Secretário municipal de Obras e Infraestrutura, José Lauro Terror, assentiu sobre a responsabilidade no acidente da Pedro I

iG Minas Gerais | DA REDAÇÃO |

A obra do viaduto Batalha dos Guararapes, que desabou em Belo Horizonte nesta quinta-feira (3), estava na fase de retirada de escoras havia alguns dias, segundo o secretário municipal de Obras e Infraestrutura, José Lauro Terror.

Ele não eximiu a prefeitura da responsabilidade por eventuais erros que levaram à queda da estrutura, localizada na zona norte da cidade, mas afirmou que todos os itens de fiscalização a cargo do poder municipal foram cumpridos e anotados.

Na tragédia, duas pessoas morreram -os motoristas de um micro-ônibus e de um Fiat Uno&- e outras 23 se feriram. O secretário municipal da Saúde, Fabiano Pimenta, corrigiu o número de feridos (ontem foi divulgado 22).

Apenas um operário da obra continua internado, com dores no tórax, mas não corre risco de morte. Ao ser questionado se houve erro na fiscalização da prefeitura, o secretário de Obras assentiu. "Nós entendemos que sim, houve um erro", disse. "Estamos em etapa de identificação da causa do problema. A responsabilidade é solidária de várias entidades e empresas que participaram do processo", completou o secretário.

Sobre a retirada das escoras, José Lauro disse que era uma etapa técnica prevista em cronograma. "Em nenhum momento essas escoras foram retiradas contrariando os mais rigorosos padrões de engenharia", disse.

"Tudo lá foi feito com muita consequência e sem nenhum açodamento por parte das empresas ou por parte da prefeitura", disse o secretário, para quem as escoras ficaram "o tempo necessário" no local.

Uma das testemunhas do acidente, o pedreiro Rodézio Brandão, 35, disse ontem que o concreto estava "verde", ou seja, não teria condições de se sustentar. Ele trabalhava em uma rua próxima ao viaduto.

DIÁRIOS DE OBRAS

José Lauro afirmou ainda que os serviços de fiscalização realizados pela Sudecap, empresa municipal vinculada à Secretaria de Obras e Infraestrutura, são bastante "complexos" e exigem preenchimentos de diários de obras, nos quais tudo é anotado e registrado.

Todos os "ensaios técnicos", como coleta de materiais para exames e um detalhado registro do andamento da obra, disse ele, é anotado nesses diários, "escritos, registrados no nosso acervo técnico", disse.

"Nenhum exame de teste, nenhum ensaio técnico, nenhuma medida preventiva, nenhuma verificação de elementos técnicos, de cálculo, de planilhas, etc., deixou de ser feito em todas as obras", acrescentou.

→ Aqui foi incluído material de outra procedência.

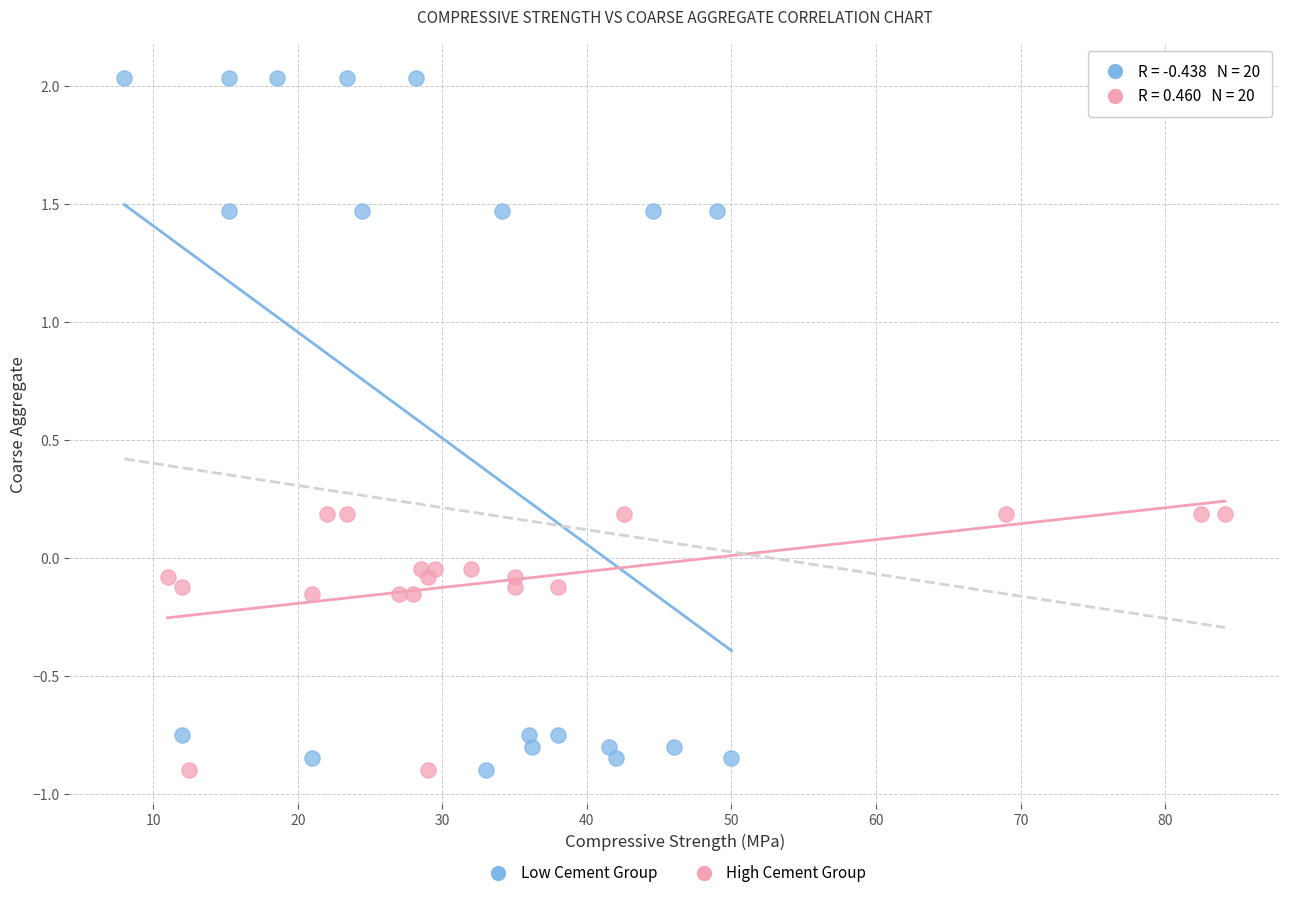

Which series has the largest Y range (max minus min)?

Low Cement Group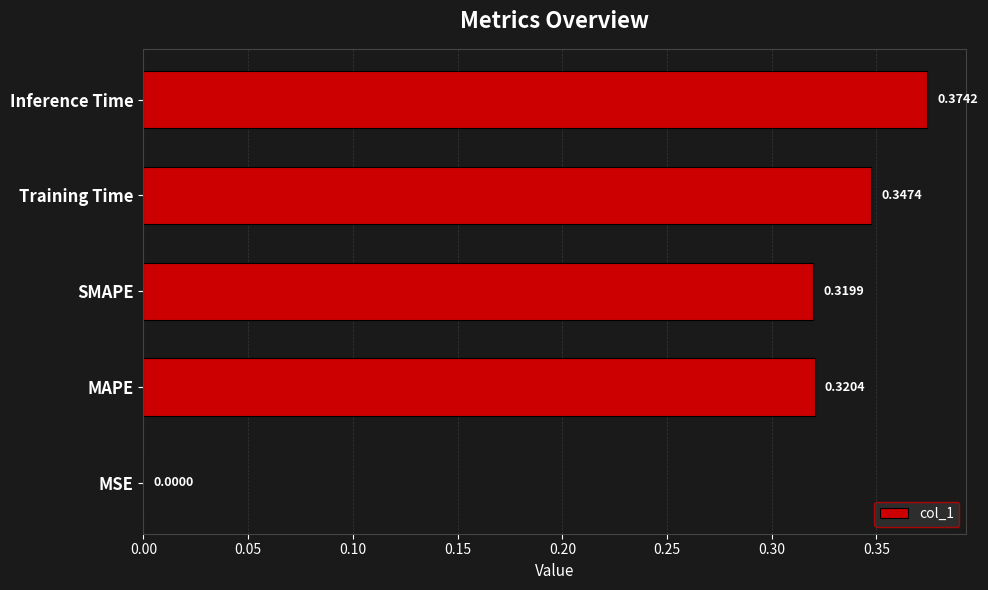

At which label is the value closest to 0?

MSE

O secretário não informou quando o viaduto foi vistoriado pela última vez nem se algum problema já havia sido identificado em sua estrutura.

NOVAS VERIFICAÇÕES

Outras obras de mobilidade contratadas pela prefeitura passarão agora por "exames adicionais com base nos já executados", disse ele. Esse cuidado extra, segundo ele, tem o propósito de "garantir à opinião pública a satisfação merecida nessa questão".

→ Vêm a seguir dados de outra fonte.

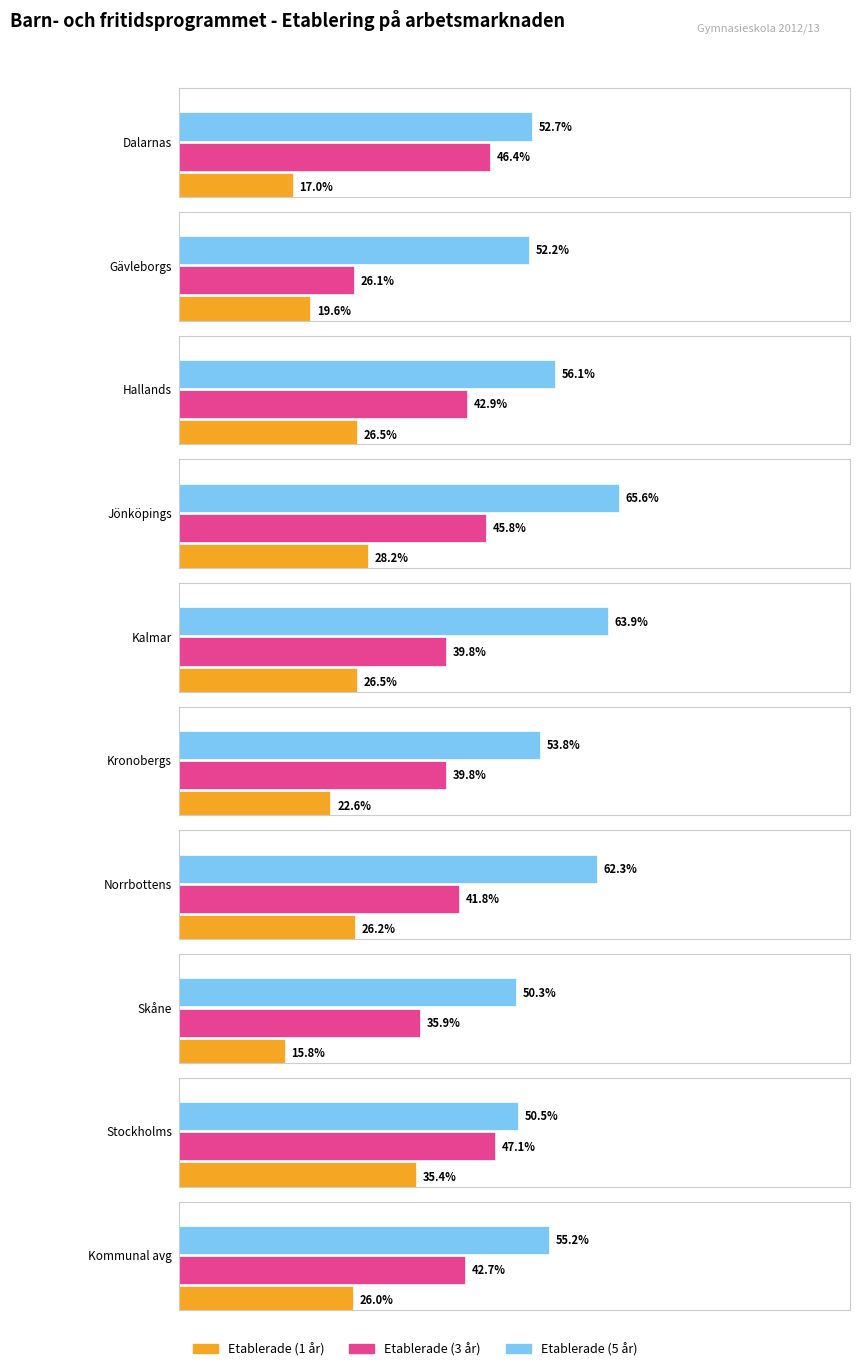

The value of Etablerade (3 år) at Kronobergs is 39.8. True or false?

True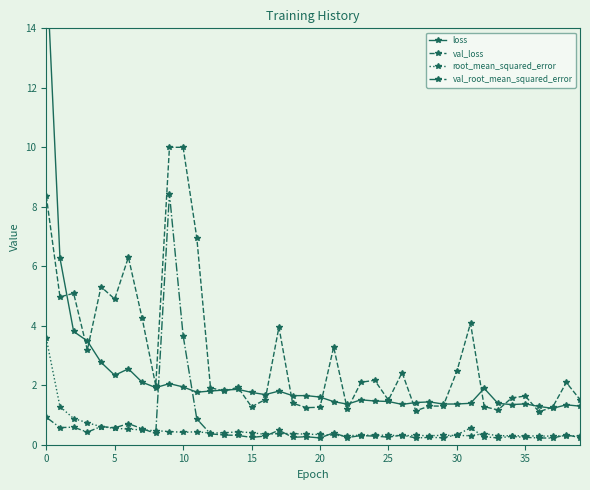

How many categories are shown in the chart?

40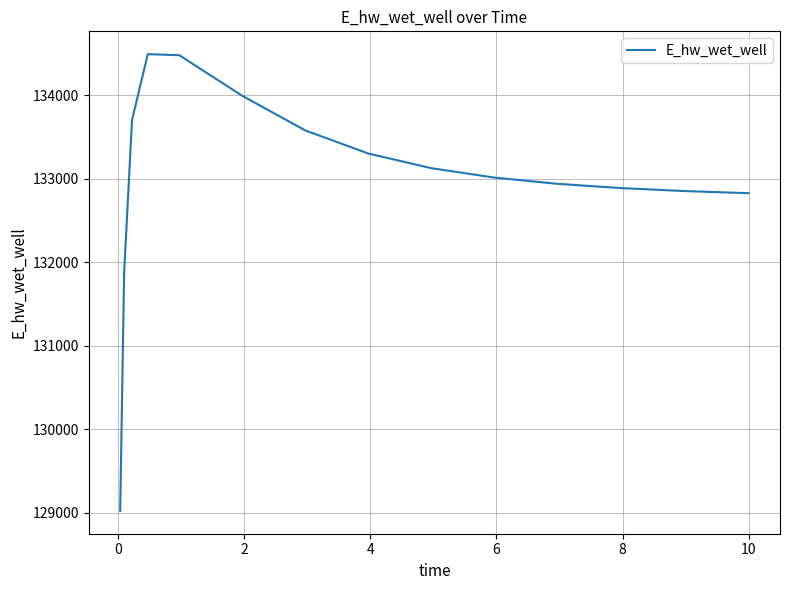

How many lines are shown in the chart?

1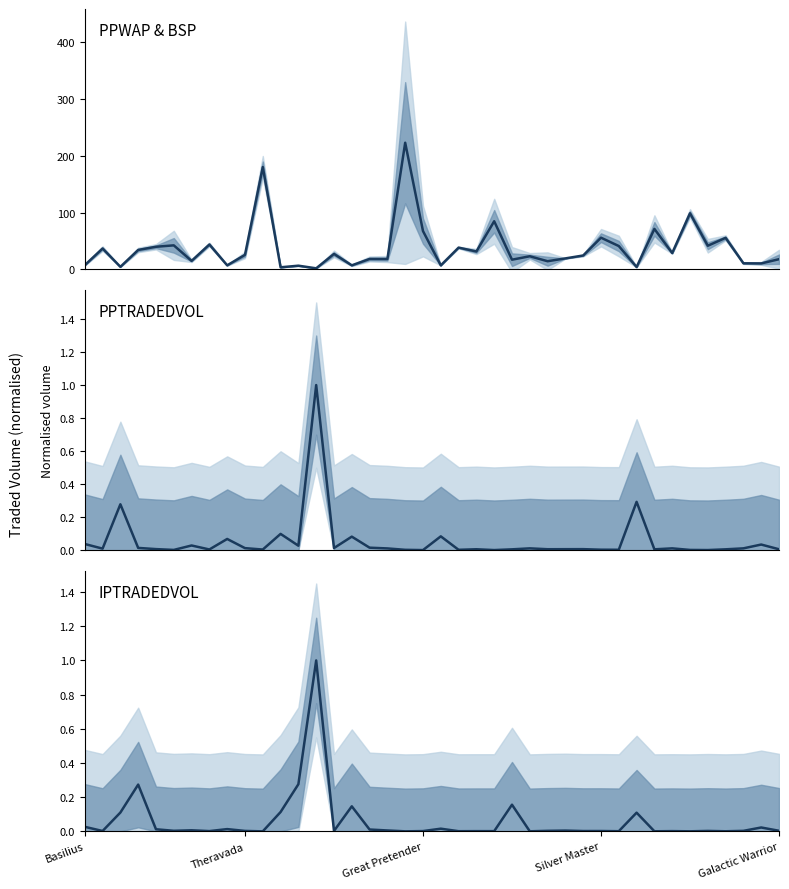

What is the difference between the maximum and minimum values in the PPWAP series?

221.5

A prefeitura descarta, no entanto, paralisar outras obras em andamento após a tragédia desta quinta-feira (3).

Em fevereiro, a fiscalização identificou um problema de desvio em uma das alças de um outro viaduto, próximo ao que caiu. O problema, entretanto, foi corrigido com reforço na estrutura, informou a administração municipal.

Uma outra alça do viaduto que despencou ontem está sendo avaliada pela prefeitura e empresas envolvidas para se saber se ela também precisará ser demolida.

Tão logo a perícia técnica conclua seu trabalho, o viaduto será cortado para que a avenida que passa sob ele seja liberada. Essa desobstrução da via pode ser feita em 24 horas, mas não há prazo para que os peritos concluam as tarefas que têm pela frente.

Enquanto o secretário de Obras dava entrevista, um policial civil entrou na sala para ler em voz alta a ordem que tinha do delegado para levar todos os projetos da obra. A entrevista prosseguiu depois da intervenção.